IDP2015 (III). Smart Cities (I)

Notes from the 11th Internet, Law and Politics Congress: Regulating Smart Cities, organized by the Open University of Catalonia, School of Law and Political Science, and held in Barcelona, Spain, on 2-3 July 2015. More notes on this event: idp2015.

Communications session: Smart Cities (I)
Chairs: Álvaro Nicolás

Open smart cities: ¿whose are the data?
Julián Valero Torrijos, Juan Ramón Robles Albero

Whose are the data gathered by some smart cities initiatives? This question is especially relevant when many public services are managed by private firms. It’s interesting because these are data that are needed to provide the service, and thus private firms do need them. But, on the other hand, these data is generated by the user and thus likely to be ownership of the citizen. How do we solve this?

Our conclusion is that most data should be regulated as usual, protecting the citizen, etc. But. In some cases, especially when it deals about the know how of the private firm and how to improve the provision of the service, in some of these cases maybe data should remain property of the private firm, as it is part of their know how and own protocols and processes.

Smart mobility, data protection and social surveillance
Alessandro Mantelero

We are moving towards a pervasive data ecosystem. Big data and the Internet of Things are having an impact on individual and collective data protection, a need for balancing conflicts of interests, and have to move from a theoretical approach to an empirical approach, as the smart mobility case. We need to address open data and risk assessment, such as the factors that increase the risk of re-identification, and the different levels of access to mobility data. Examples: the London bike-sharing case or the user-centric approach adopted in the Piedmont case.

:: Record set ::
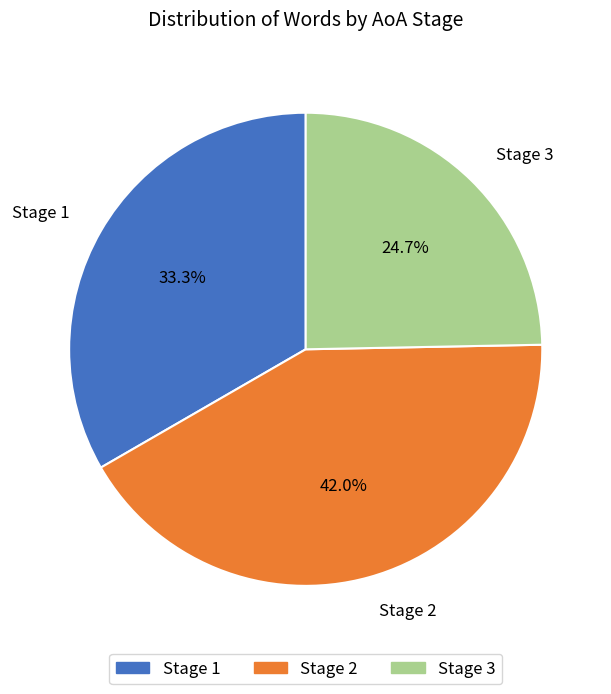

What is the ratio of the value at Stage 2 to the value at Stage 1?

1.3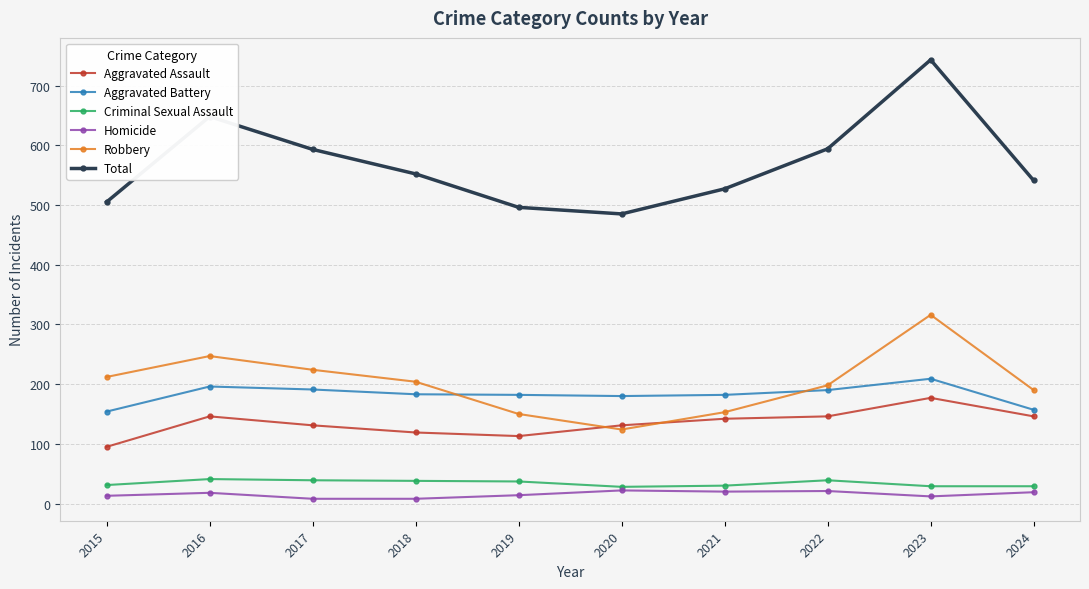

Where is the first local maximum for Total?

2016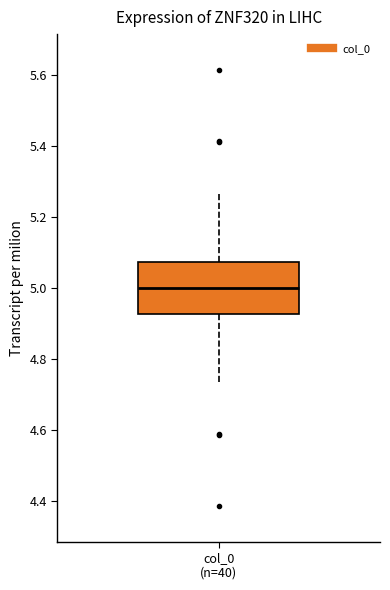

Read this box plot against the y-axis: the position of the median line, the range covered by the box, and the ends of both whiskers. The values are not printed on the chart, so give them approximately, as read against the axis.

median 5.00, box 4.92 to 5.08, whiskers 4.74 to 5.26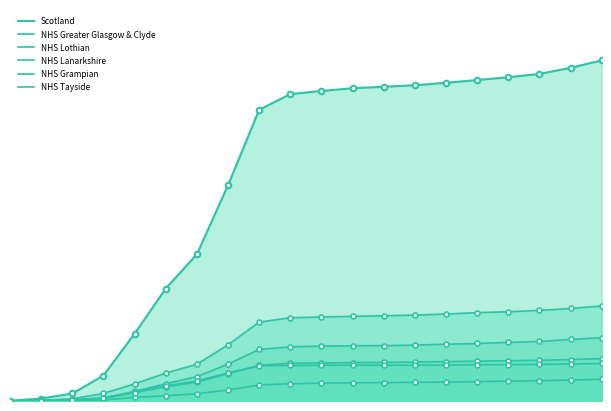

Reading left to right, what are all the values shown in this chart?

Scotland: 16	123	373	1264	3345	5590	7288	10721	14474	15255	15411	15548	15619	15695	15817	15954	16094	16258	16562	16929
NHS Greater Glasgow & Clyde: 0	31	110	376	851	1387	1826	2794	3921	4139	4174	4210	4237	4271	4323	4393	4436	4505	4598	4726
NHS Lothian: 0	25	44	151	476	856	1212	1834	2561	2693	2726	2745	2752	2778	2822	2860	2913	2959	3058	3148
NHS Lanarkshire: 0	10	49	165	427	707	940	1358	1778	1878	1892	1906	1918	1934	1957	1980	2001	2022	2059	2107
NHS Grampian: 0	9	20	52	177	261	359	548	793	861	887	903	914	927	943	965	989	1008	1042	1085
NHS Tayside: 0	11	34	127	410	753	993	1402	1740	1771	1775	1779	1779	1780	1788	1800	1811	1820	1840	1867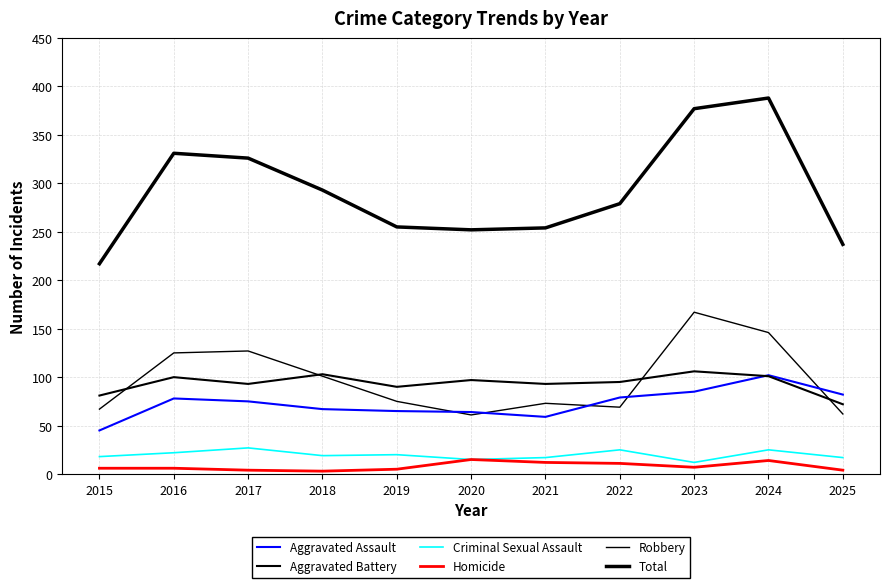

How many lines are shown in the chart?

6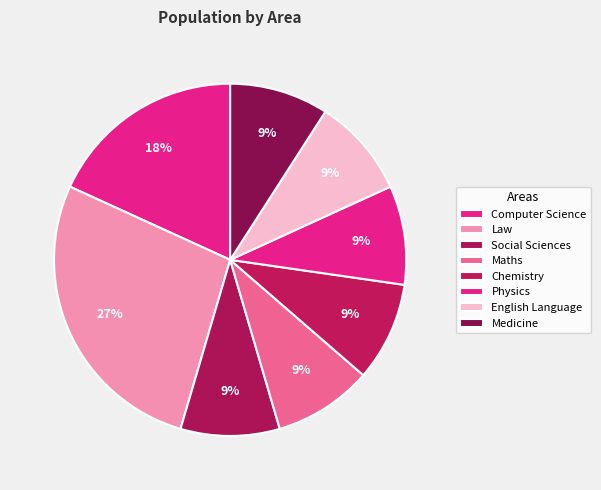

Count the number of slices in the pie.

8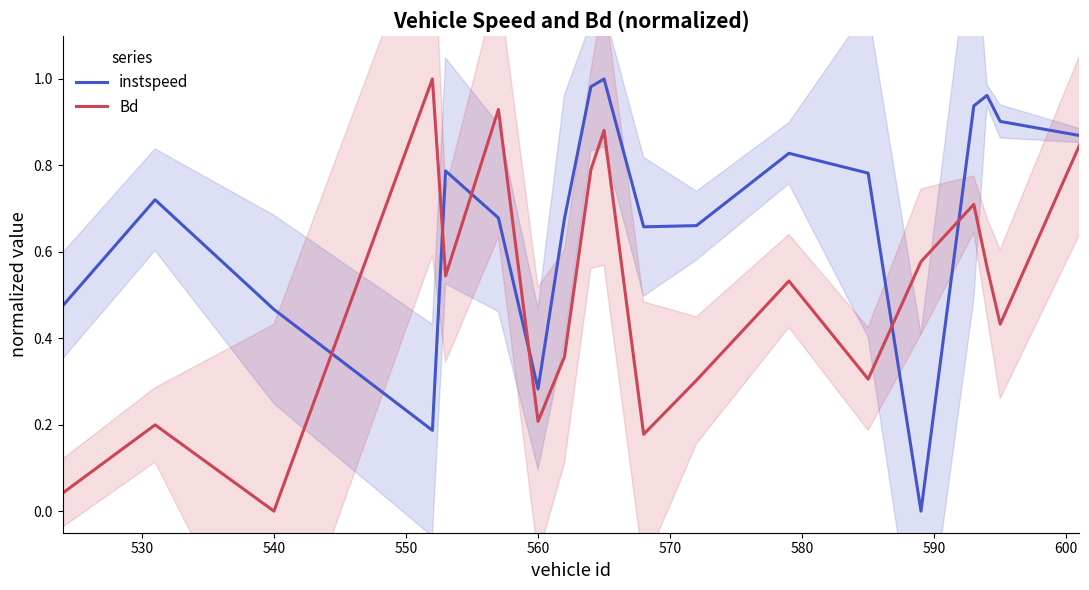

Which series has the largest total across all categories?

instspeed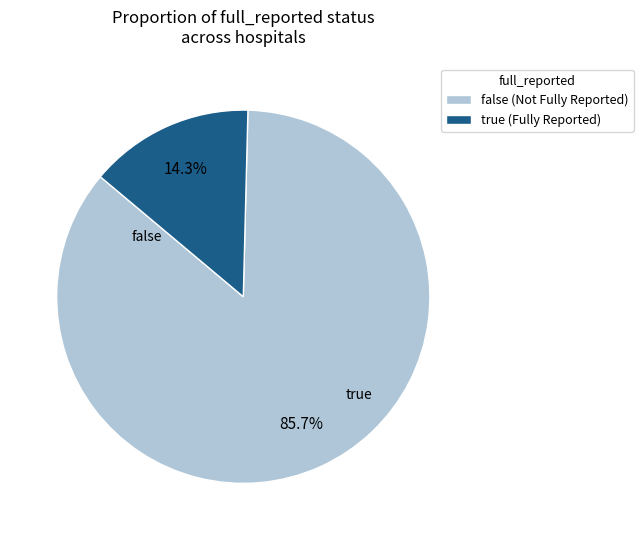

Count the number of slices in the pie.

2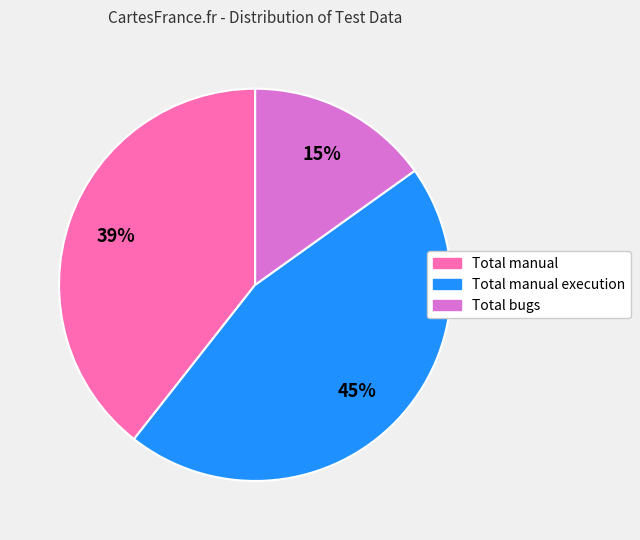

Is there a majority slice in this chart?

No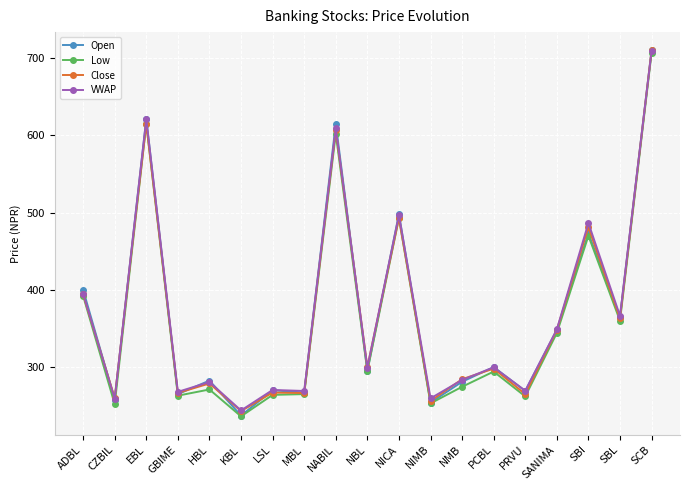

True or false: Close has more than 2 interior local peaks.

True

:: Questions to answer ::
**1.** Reproduce the smart cities congress notes from "Our conclusion is" to "protocols and processes.".
**2.** Extend the notes on the smart cities congress, starting right after their final sentence.
The lines have no role in this.

:: Activity answers ::
**1.**
Our conclusion is that most data should be regulated as usual, protecting the citizen, etc. But. In some cases, especially when it deals about the know how of the private firm and how to improve the provision of the service, in some of these cases maybe data should remain property of the private firm, as it is part of their know how and own protocols and processes.

**2.**
In the cases above, many data and at many levels is gathered, including personal information and travel information. Data protection is applied by design, both at the collection, storage and access and analysis of the datasets.

Conclusions: proportionality, risk-assessment, empower the citizen.

Urban governance and smart cities. The case of Barcelona
Mariona Tomàs Fornés

Since the end 0f 1980s we are facing a new concept of governance. Global governance is a process of coordination of actors, social groups, institutions to reach certain goals that have been debated and defined collectively. It implies a change in decision-making and policy-making. It includes different geographical scales, new public and private actors, etc. The hypothesis of this work is that the development of the smart city implies a shift towards the pro-growth model.

Goals for the case of the smarty city in Barcelona: based on efficiency, sustainability and a mix of several projects of many kinds put together under the umbrella of ‘smart cities’. Many of these projects already existed and the city council just rephrases them under this common umbrella.

The city council will transform the city into a urban lab so that the city (and the citizen) can be used as a lab by technological firms so that they can test initiatives, devices, etc.

How has the urban governance of Barcelona changed after their involvement in smart city projects? The participation of the private sector in financing urban projects has definitely increased, as has been the scheduling of big international events and culture as a development strategy. Citizen participation still is important, but somehow it seems that the usual spaces of participation have not been integrated with other initiatives and spaces more related to the smart city strategy. On the other hand, there is less strategic planning and less new institutions to lead new projects: private firms do not seem to be interested in strategic planning and new institutions have been replaced by ad hoc created public-private partnerships.

Barcelona is a typical case of conceiving the smart city within the principles of the entrepreneurial city: competitiveness, growth policies, use of public-private partnerships.

Pierre (1999) proposes different models of urban governance:

  • Managerial
  • Participative.
  • Pro-growth.
  • Redistributive.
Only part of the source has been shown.